Ini memang bukan ciuman pertamanya, tapi tetap saja setelah 3 tahun putus dari
Evan dan tau – tau dicium mendadak membuatnya kaget luar biasa, dan sensasi
ciuman itu, sangat terpaksa mengakui, dia
tak bisa melupakannya begitu saja.
“Sialan!
Dasar cowok brengsek!” Andini menyumpah dan menelungkupkan wajah dengan bantal
yang ia ambil dari ranjang. Kenangan itu membuat wajahnya malu tanpa sebab. Seandainya
ada sabun pencuci kenangan, dia akan membeli dan menghapus memori sialan itu
dari otaknya agar tak teringat bagaimana rasa bibir Dimas ketika menyentuhnya,
tak terburu – buru seperti Evan. Sangat manis dan lembut. Membuat ia seketika
lupa akan kebencian yang menggung bak Gunung Everest sebelum nama Evan bertalu
– talu di gendang telinga.
“Tuhan...” Andini
menengadahkan kepala menatap langit – langit kamar. Kalimat lanjutan quotes sialan itu masih terbayang jelas di kepalanya,
tercetak di langit – langit kamarnya yang
berwarna putih. Membuat ia mengerang.
“Lupain, Please.”
“Fakta menyebutkan, ketika seseorang
mencium lo sepenuh hati, padahal lo benci setengah mati dengannya. Hati – hati,
siapa tau lo akan jatuh kedalam pesonanya sebentar lagi.”
∞ ∞
Reynald
menggaruk kepalanya sedari tadi yang gatal. Melihat Dimas senyum – senyum
sendiri didepan pintu kost dengan
pandangan fokus kearah pohon Beringin, membuatnya merinding. Dia tau efek jatuh
cinta bisa membuat orang waras menjadi sedikit kacau, tapi dia tak tau kalau
Dimas yang dari sononya sudah kacau,
menjadi setengah gila. Terkutuklah para cebol bersayap bernama Cupid Asmara
diluar sana yang sekarang terkikik geli dan bertos ria melihat keadaan mental
sahabatnya ini.
“Dia
itu hot banget, Rey.” Gerakan tangan Reynald yang ingin menepuk punggung Dimas
terhenti diudara mendengar ucapan sinting sahabatnya itu. Ada apalagi ini?

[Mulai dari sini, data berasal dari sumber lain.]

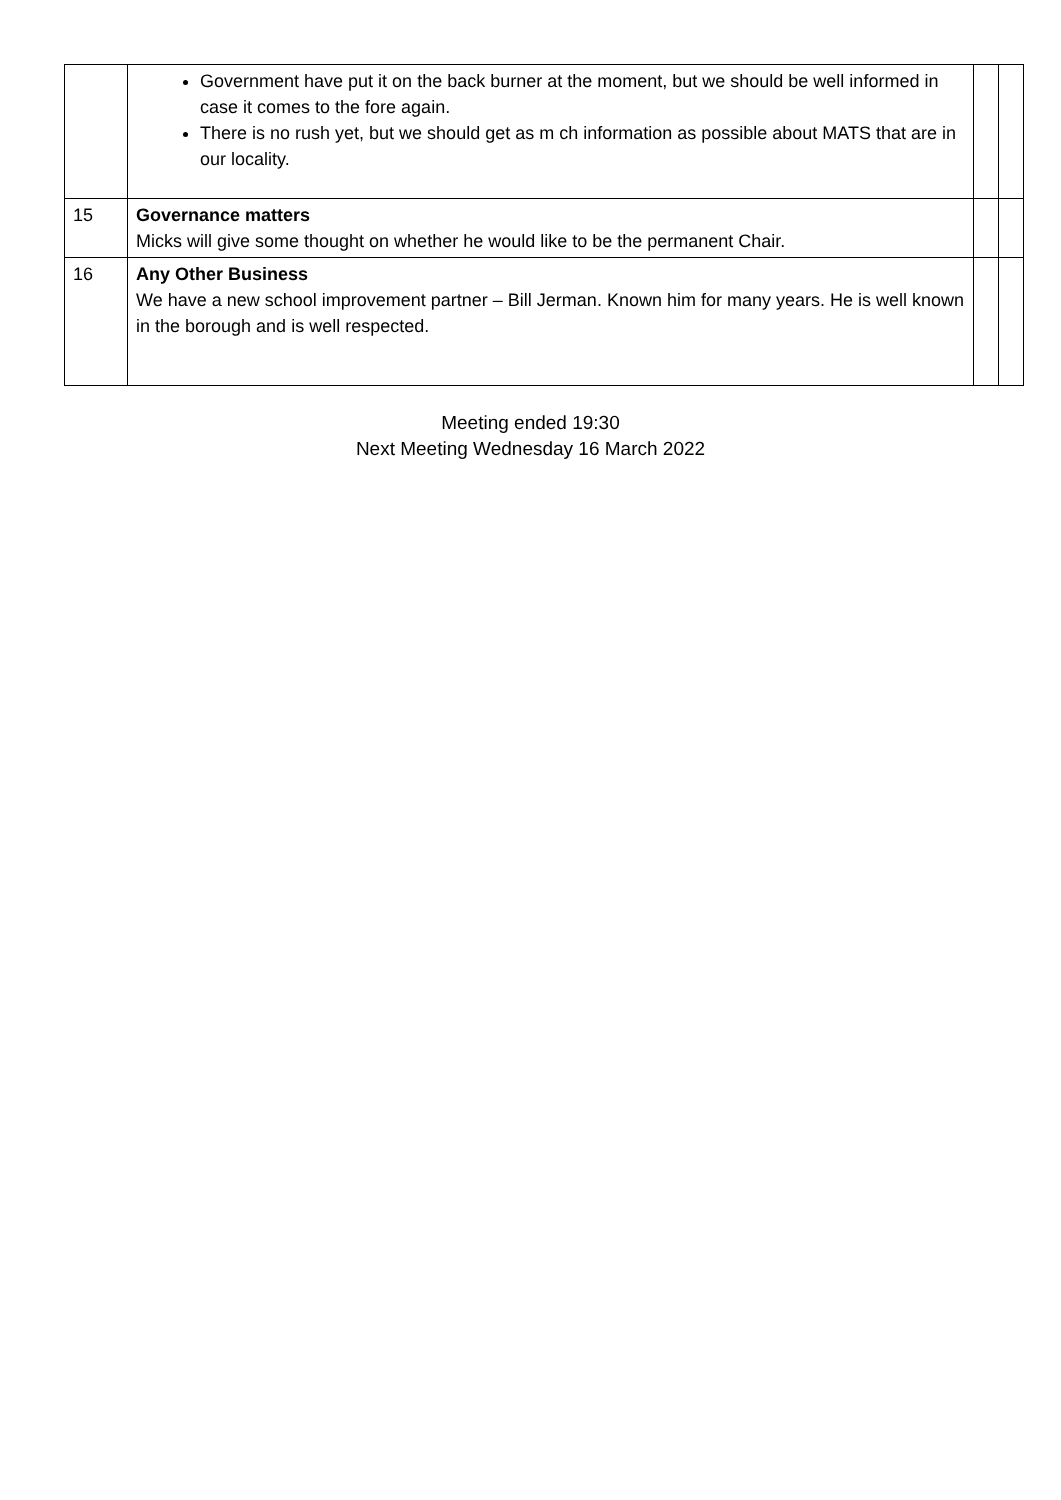| | Government have put it on the back burner at the moment, but we should be well informed in case it comes to the fore again. There is no rush yet, but we should get as m ch information as possible about MATS that are in our locality. | | |
| 15 | Governance matters Micks will give some thought on whether he would like to be the permanent Chair. | | |
| 16 | Any Other Business We have a new school improvement partner – Bill Jerman. Known him for many years. He is well known in the borough and is well respected. | | |
Meeting ended 19:30
Next Meeting Wednesday 16 March 2022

“Gue cium dia siang tadi, Rey! Dua kali gue
cium dan rasanya itu...” Dimas menoleh kearah Reynald yang memasang wajah ngeri
dan tertawa terbahak – bahak karnanya. “Ekspresi wajah lo yang waras aja napa!”
“Gimana gue gak ngeri liat lo ngomong seolah tau gue datang, gitu!”
“Gimana gue gak ngeri liat lo ngomong seolah tau gue datang, gitu!”
“Bau badan yang gak
mandi seminggu itu ngasih tau gue.” Dan sebuah toyoran kepala menghampiri
Dimas. “Sompret lo! By the way, lo ngomong apa tadi? Hot apan?”
“Gue cium Andini.”
Ucapnya santai dengan senyum super lebar diwajah mengingat kejadian siang tadi.
Tamparan telak di kedua pipinya seolah tak ada pengaruh sama sekali.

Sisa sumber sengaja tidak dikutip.